Segment Open

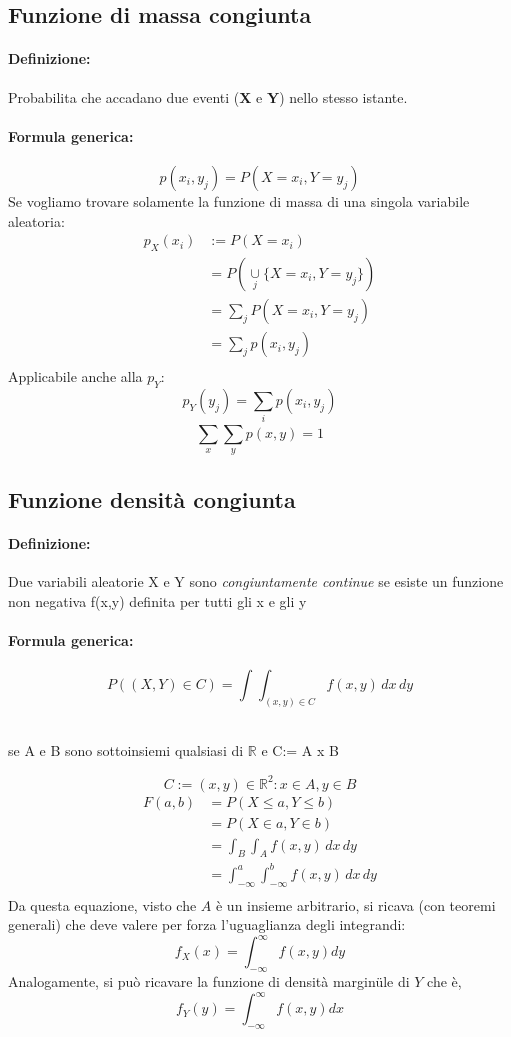 \documentclass[]{article}
\newcommand{\definizione}{\paragraph{Definizione:}}
\newcommand{\formula}{\paragraph{Formula generica:}}
\begin{document}
    \subsection{Funzione di massa congiunta}
    \definizione Probabilita che accadano due eventi (\textbf{X} e \textbf{Y}) nello stesso istante.
    \formula \[ p(x_i, y_j) = P(X=x_i, Y=y_j) \]
    Se vogliamo trovare solamente la funzione di massa di una singola variabile aleatoria:
    \begin{equation*}
        \begin{split}
            p_X(x_i) & := P(X = x_i) \\ 
            & = P(\underset{j}{\cup} \{ X=x_i, Y=y_j \}) \\
            & = \sum_{j}^{} P(X=x_i, Y=y_j) \\ 
            & = \sum_{j}^{} p(x_i, y_j) \\
        \end{split}
    \end{equation*}
    Applicabile anche alla $p_Y$:
    \[ p_Y(y_j) = \sum_{i}^{} p(x_i, y_j) \]
    \linebreak[4]
    \[ \sum_{x}^{} \sum_{y}^{} p(x, y) = 1 \]

    \newpage
    \subsection{Funzione densità congiunta}
    \definizione Due variabili aleatorie X e Y sono \textit{congiuntamente continue} se esiste un funzione non negativa f(x,y)
    definita per tutti gli x e gli y
    \formula
    \[ P((X,Y) \in C) = \int_{}^{} \int_{(x,y) \in C}^{} f(x,y) \, dx \, dy \] \\
    \centerline{se A e B sono sottoinsiemi qualsiasi di $\mathbb{R}$ e C:= A x B}
    \[ C:= {(x,y) \in \mathbb{R}^2 : x \in A, y \in B}\]
    \begin{equation*}
        \begin{split}
            F(a,b) & = P(X \leq a, Y \leq b) \\
            & = P(X \in a, Y \in b) \\
            & = \int_{B}^{} \int_{A}^{} f(x,y) \, dx \, dy \\
            & = \int_{-\infty}^{a} \int_{-\infty}^{b} f(x,y) \, dx \, dy \\
        \end{split}
    \end{equation*}
    Da questa equazione, visto che $A$ è un insieme arbitrario, si ricava (con teoremi generali) che deve valere per forza l'uguaglianza degli integrandi:
    $$
        f_X(x)=\int_{-\infty}^{\infty} f(x, y) d y
    $$
    Analogamente, si può ricavare la funzione di densità marginüle di $Y$ che è,
    $$
        f_Y(y)=\int_{-\infty}^{\infty} f(x, y) d x
    $$
\end{document}
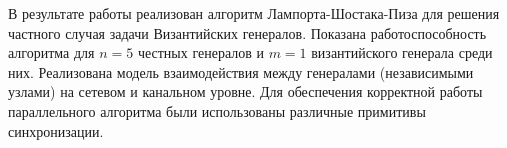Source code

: В результате работы реализован алгоритм Лампорта-Шостака-Пиза для решения частного случая задачи Византийских генералов. Показана работоспособность алгоритма для $n = 5$ честных генералов и $m = 1$  византийского генерала среди них. Реализована модель взаимодействия между генералами (независимыми узлами) на сетевом и канальном уровне. Для обеспечения корректной работы параллельного алгоритма были использованы различные примитивы синхронизации.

Segment Closed

Every line above is to be duplicated exactly; no picture should be carried over.

 \documentclass[]{article}
\newcommand{\definizione}{\paragraph{Definizione:}}
\newcommand{\formula}{\paragraph{Formula generica:}}
\begin{document}
    \subsection{Funzione di massa congiunta}
    \definizione Probabilita che accadano due eventi (\textbf{X} e \textbf{Y}) nello stesso istante.
    \formula \[ p(x_i, y_j) = P(X=x_i, Y=y_j) \]
    Se vogliamo trovare solamente la funzione di massa di una singola variabile aleatoria:
    \begin{equation*}
        \begin{split}
            p_X(x_i) & := P(X = x_i) \\ 
            & = P(\underset{j}{\cup} \{ X=x_i, Y=y_j \}) \\
            & = \sum_{j}^{} P(X=x_i, Y=y_j) \\ 
            & = \sum_{j}^{} p(x_i, y_j) \\
        \end{split}
    \end{equation*}
    Applicabile anche alla $p_Y$:
    \[ p_Y(y_j) = \sum_{i}^{} p(x_i, y_j) \]
    \linebreak[4]
    \[ \sum_{x}^{} \sum_{y}^{} p(x, y) = 1 \]

    \newpage
    \subsection{Funzione densità congiunta}
    \definizione Due variabili aleatorie X e Y sono \textit{congiuntamente continue} se esiste un funzione non negativa f(x,y)
    definita per tutti gli x e gli y
    \formula
    \[ P((X,Y) \in C) = \int_{}^{} \int_{(x,y) \in C}^{} f(x,y) \, dx \, dy \] \\
    \centerline{se A e B sono sottoinsiemi qualsiasi di $\mathbb{R}$ e C:= A x B}
    \[ C:= {(x,y) \in \mathbb{R}^2 : x \in A, y \in B}\]
    \begin{equation*}
        \begin{split}
            F(a,b) & = P(X \leq a, Y \leq b) \\
            & = P(X \in a, Y \in b) \\
            & = \int_{B}^{} \int_{A}^{} f(x,y) \, dx \, dy \\
            & = \int_{-\infty}^{a} \int_{-\infty}^{b} f(x,y) \, dx \, dy \\
        \end{split}
    \end{equation*}
    Da questa equazione, visto che $A$ è un insieme arbitrario, si ricava (con teoremi generali) che deve valere per forza l'uguaglianza degli integrandi:
    $$
        f_X(x)=\int_{-\infty}^{\infty} f(x, y) d y
    $$
    Analogamente, si può ricavare la funzione di densità marginüle di $Y$ che è,
    $$
        f_Y(y)=\int_{-\infty}^{\infty} f(x, y) d x
    $$
\end{document}
Source code

: В результате работы реализован алгоритм Лампорта-Шостака-Пиза для решения частного случая задачи Византийских генералов. Показана работоспособность алгоритма для $n = 5$ честных генералов и $m = 1$  византийского генерала среди них. Реализована модель взаимодействия между генералами (независимыми узлами) на сетевом и канальном уровне. Для обеспечения корректной работы параллельного алгоритма были использованы различные примитивы синхронизации.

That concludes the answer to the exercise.